# Burton Blunt



## Guest (Mar 13, 2008)

Has anybody else tried the Burton Blunt? I think i'm in love and my girlfriend isnt very happy about it haha.. Anybody pick snowboarding over their girlfriend?


----------



## Guest (Mar 13, 2008)

thenightmare said:


> Has anybody else tried the Burton Blunt? I think i'm in love and my girlfriend isnt very happy about it haha.. Anybody pick snowboarding over their girlfriend?


Sweet.. Going to a Burton Demo this wkend. I'll check it out. My board doesn't come before the chick but my R1 does and she know's it! :laugh:


----------



## Guest (Mar 14, 2008)

oh man we're getting married but if it was living and breathing maybe haha.. jk..


----------



## NYCboarder (Jan 26, 2008)

thenightmare said:


> oh man we're getting married but if it was living and breathing maybe haha.. jk..


 i got the blunt... and i love it.. no complaints at all.


----------



## Guest (Mar 14, 2008)

the blunt is great.. so's my gf.. haha i had to save myself.. but what do u think of the freestyle bindings?


----------



## Phenom (Dec 15, 2007)

I love my Burton Twin, it ranks among my top 3 favorite things along with my girlfriend and my car 

In fact, I like the Twin so much I was actually considering buying another one during this end of season sale so I'll have it once my current Twin gets too beat up.


----------



## crazyface (Mar 1, 2008)

thenightmare said:


> the blunt is great.. so's my gf.. haha i had to save myself.. but what do u think of the freestyle bindings?

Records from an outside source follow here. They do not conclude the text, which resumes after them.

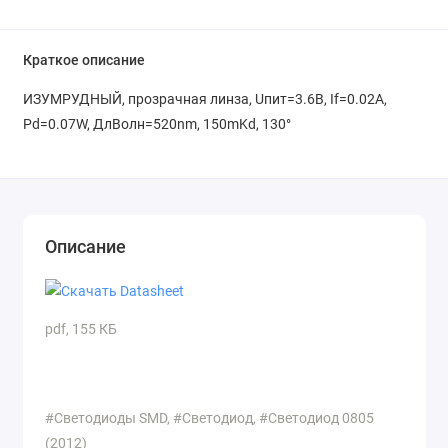
Краткое описание
ИЗУМРУДНЫЙ, прозрачная линза, Uпит=3.6В, If=0.02A,
Pd=0.07W, ДлВолн=520nm, 150mKd, 130°
Описание
pdf, 155 КБ
#Светодиоды SMD, #Светодиод, #Светодиод 0805
(2012)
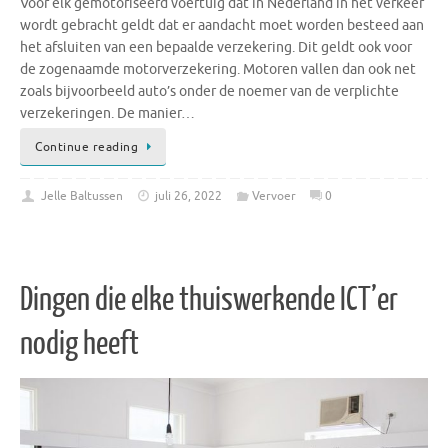
Voor elk gemotoriseerd voertuig dat in Nederland in het verkeer
wordt gebracht geldt dat er aandacht moet worden besteed aan
het afsluiten van een bepaalde verzekering. Dit geldt ook voor
de zogenaamde motorverzekering. Motoren vallen dan ook net
zoals bijvoorbeeld auto’s onder de noemer van de verplichte
verzekeringen. De manier…
Continue reading
Jelle Baltussen
juli 26, 2022
Vervoer
0
Dingen die elke thuiswerkende ICT’er
nodig heeft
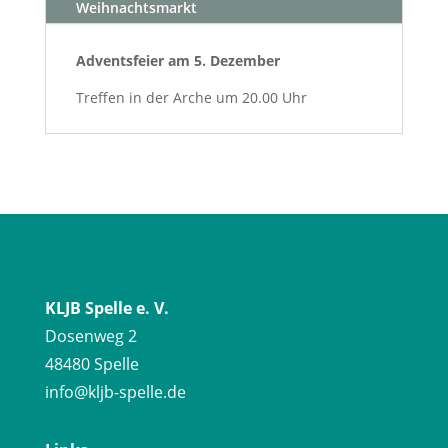
Weihnachtsmarkt
Adventsfeier am 5. Dezember
Treffen in der Arche um 20.00 Uhr
KLJB Spelle e. V.
Dosenweg 2
48480 Spelle
info@kljb-spelle.de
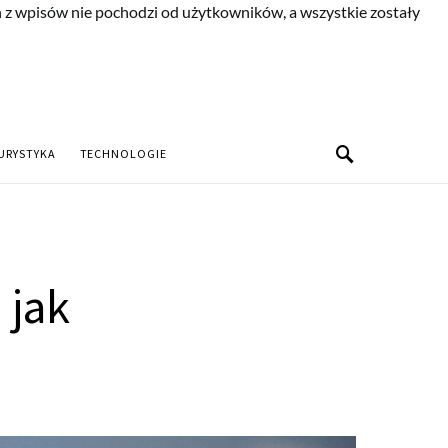
n z wpisów nie pochodzi od użytkowników, a wszystkie zostały
URYSTYKA
TECHNOLOGIE
 jak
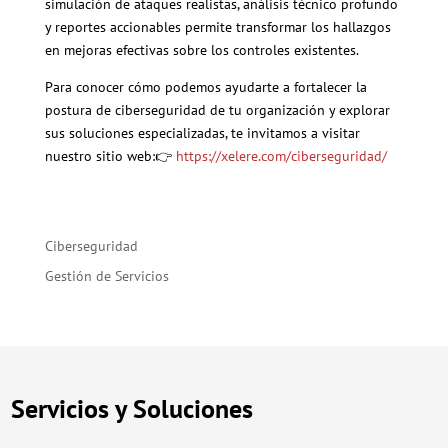
simulación de ataques realistas, análisis técnico profundo
y reportes accionables permite transformar los hallazgos
en mejoras efectivas sobre los controles existentes.
Para conocer cómo podemos ayudarte a fortalecer la
postura de ciberseguridad de tu organización y explorar
sus soluciones especializadas, te invitamos a visitar
nuestro sitio web:👉
https://xelere.com/ciberseguridad/
Ciberseguridad
Gestión de Servicios
Servicios y Soluciones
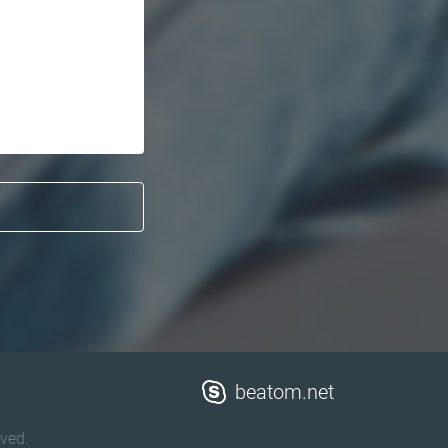
beatom.net
ved.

the freestyle bindings are ok. i got some last year and they held up fine until a toe strap broke this year. they are nothing great, but they hold your feet in fine and should work fine.


----------



## sedition (Feb 8, 2007)

ScotyRokt said:


> my R1


Year? Mods? Pics?


----------



## NYCboarder (Jan 26, 2008)

thenightmare said:


> the blunt is great.. so's my gf.. haha i had to save myself.. but what do u think of the freestyle bindings?


i have used my last seasons freesyle bindings on the blunt this whole season without a problem.. i liked them, i guess because i was use to them when i first got the blunt this season. however i am going riding tomorrow and i just got my Rome Targa's in the mail. so i gotta def break those bad boys out.. the new freestyles with the white on the highback look real nice on the blunt 155 which my buddy has.. 
btw i ride a 158 blue and white


----------



## sedition (Feb 8, 2007)

*Attn Mr. Right...*

How is that neither of us have cracked any of the obvious jokes in this thread yet?


----------



## Guest (Mar 15, 2008)

idk man.. but i dislike the freestyle for one reason.. the straps are too short haha.. but i like them otherwise..


----------



## baldy (Nov 14, 2007)

the blunt was my first board, granted i haven't been riding for that long but compared to the burton twin that i have now, it feels just a tad bit stiffer, and a bunch slower. other than that, it's a very solid board. my topsheet cracked a lot on the tips though, that's the only complaint, but it doesn't really matter. the base and edges held up better than my twin.


----------



## Guest (Apr 10, 2008)

yeah man it's a great board..


----------